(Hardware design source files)
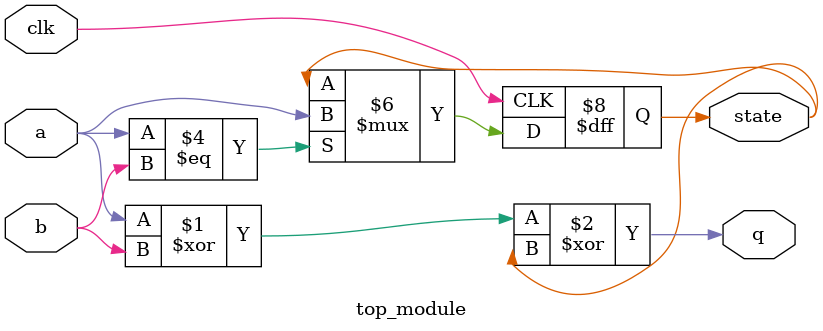
<source format=v>
module top_module (
    input clk,
    input a,
    input b,
    output q,
    output reg state  );
	
    assign q = a ^ b ^ state;
    
    always@(posedge clk)
        begin
            if(a==b)
                state <= a;
            else
                state <= state;
        end
    
endmodule
</source>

WHAT THE TASK REQUIRES
All of the records need to be reproduced exactly, with each picture omitted.

TASK SOLUTION
<source format=v>
module top_module (
    input clk,
    input a,
    input b,
    output q,
    output reg state  );
	
    assign q = a ^ b ^ state;
    
    always@(posedge clk)
        begin
            if(a==b)
                state <= a;
            else
                state <= state;
        end
    
endmodule
</source>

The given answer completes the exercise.